• _PAGE EXCERPT_
● ● ● ● ● ● ●
# Do you draw Yiffy pictures-?



## Coug (Apr 7, 2009)

Do you draw Yiffy pictures-
or anything you're actually not very comfortable with(I mean,like some fetishes and stuff)-
because it will get you/got you some money?


----------



## krisCrash (Apr 7, 2009)

I probably wouldn't draw anything I wasn't comfortable with just because of money, but definitely things I found silly or uninteresting, like 3 foot dicks.

As a client, I don't think I'd buy a porn picture from an artist that wasn't usually doing smut, the quality of the genitals they draw will probably be low.


----------



## Charrio (Apr 7, 2009)

Lol,  Guilty

I draw alot of things i wouldn't normally do for cash, i gotta eat and like Alcohol and Hair Cuts, Porn will always be a seller.


----------



## Sarakazi (Apr 7, 2009)

looooooool yes.


----------



## Panzermanathod (Apr 8, 2009)

Sure, I wouldn't mind a bit of recognition and knowing that people know and maybe become fans of a few of the few of the many characters I have made.

But I don't do yiff art.


----------



## Nightingalle (Apr 8, 2009)

I don't draw things I'm not comfortable with (almost every fetish >>) because I don't like it.  I can't even do it for commissions :\  I do draw pornographic art though, but only things I want to draw or things I'm comfortable with.  

(btw, hi Bluecougar :3  This is Killress, I wonder if you remember me..!)


----------



## HyenaIsSpider (Apr 8, 2009)

I've done a couple castration pics.
● ● ● ● ● ● ●
• _EXCERPTED DATA_
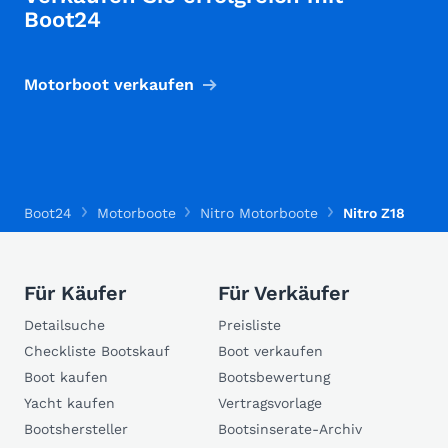
Boot24
Motorboot verkaufen
Boot24
Motorboote
Nitro Motorboote
Nitro Z18
Für Käufer
Für Verkäufer
Detailsuche
Preisliste
Checkliste Bootskauf
Boot verkaufen
Boot kaufen
Bootsbewertung
Yacht kaufen
Vertragsvorlage
Bootshersteller
Bootsinserate-Archiv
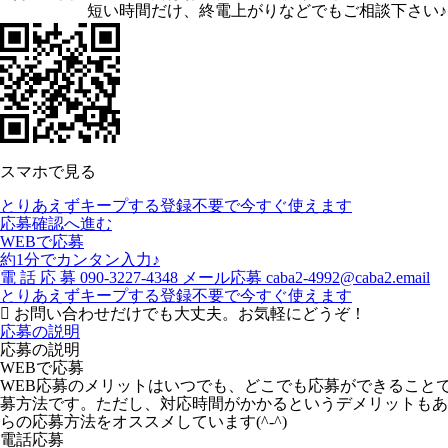
短い時間だけ、終電上がりなどでもご相談下さい♪
スマホで見る
とりあえずキープする
登録不要で今すぐ使えます
応募確認へ進む
WEBで応募
約1分でカンタン入力♪
電
話
応
募
090-3227-4348
メール応募
caba2-4992@caba2.email
とりあえずキープする
登録不要で今すぐ使えます
お問い合わせだけでも大丈夫。お気軽にどうぞ！
応募の説明
応募の説明
WEBで応募
WEB応募のメリットはいつでも、どこでも応募ができること
募方法です。ただし、対応時間がかかるというデメリットもあ
らの応募方法をオススメしています(^-^)
電話応募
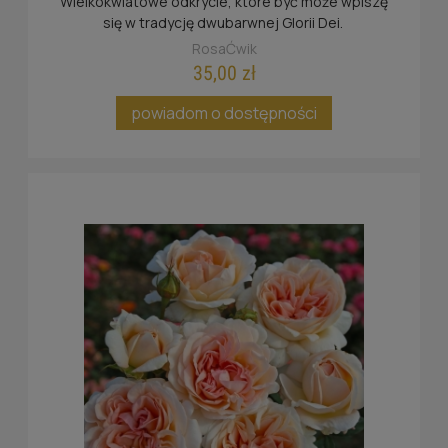
Wielkokwiatowe odkrycie, które być może wpiszę
się w tradycję dwubarwnej Glorii Dei.
RosaĆwik
35,00 zł
powiadom o dostępności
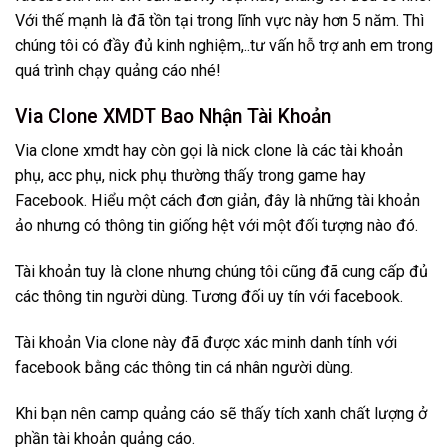
Với thế mạnh là đã tồn tại trong lĩnh vực này hơn 5 năm. Thì
chúng tôi có đầy đủ kinh nghiệm,..tư vấn hỗ trợ anh em trong
quá trình chạy quảng cáo nhé!
Via Clone XMDT Bao Nhận Tài Khoản
Via clone xmdt hay còn gọi là nick clone là các tài khoản
phụ, acc phụ, nick phụ thường thấy trong game hay
Facebook. Hiểu một cách đơn giản, đây là những tài khoản
ảo nhưng có thông tin giống hệt với một đối tượng nào đó.
Tài khoản tuy là clone nhưng chúng tôi cũng đã cung cấp đủ
các thông tin người dùng. Tương đối uy tín với facebook.
Tài khoản Via clone này đã được xác minh danh tính với
facebook bằng các thông tin cá nhân người dùng.
Khi bạn nên camp quảng cáo sẽ thấy tích xanh chất lượng ở
phần tài khoản quảng cáo.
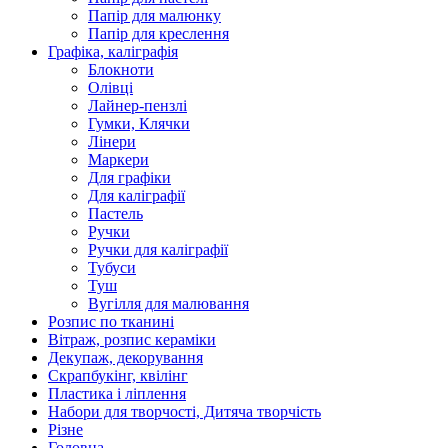
Папір для малюнку
Папір для креслення
Графіка, каліграфія
Блокноти
Олівці
Лайнер-пензлі
Гумки, Клячки
Лінери
Маркери
Для графіки
Для каліграфії
Пастель
Ручки
Ручки для каліграфії
Тубуси
Туш
Вугілля для малювання
Розпис по тканині
Вітраж, розпис кераміки
Декупаж, декорування
Скрапбукінг, квілінг
Пластика і ліплення
Набори для творчості, Дитяча творчість
Різне
Головна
● ● ● ● ● ● ●
• _PROBLEMS TO SOLVE_
(a) Which usernames appear as post authors in the forum thread about drawing art you're uncomfortable with for money?
(b) Pick up the forum thread about drawing art for money after its last sentence and write what comes next.
The lines have nothing to do with the forum thread.

• _RESPONSES TO THE TASKS_
(a) Coug, krisCrash, Charrio, Sarakazi, Panzermanathod, Nightingalle, HyenaIsSpider

(b)
... and right now I'm in the process of coloring a diaper pic for monies. X3


----------



## DrZed (Apr 8, 2009)

As said in my userpage, i don't take commissions. Just out of principle. Art is art, you know. Yet i won't draw what i don't want to.


----------



## Salrith (Apr 8, 2009)

My art isn't good enough for selling anything, yet.
Eh, who am I kidding, my art isn't good enough for _viewing_ yet *grins*
But I'd draw anything, unless it would stop me sleeping at night or such... If it comes out bad, heck, it's not like it's a step down hehehe


----------



## Ratte (Apr 8, 2009)

No.

My art isn't good enough for porn, AND I'm not old enough to make it.


----------



## DarknessHaven (Apr 8, 2009)

Hehe, Well, I'm not that great but I enjoy drawing Yiff.

I don't draw what I don't like though the fact that i'm rather open minded and won't say no to almost any fetish except mabey a small pawful.

Plus I don't draw females...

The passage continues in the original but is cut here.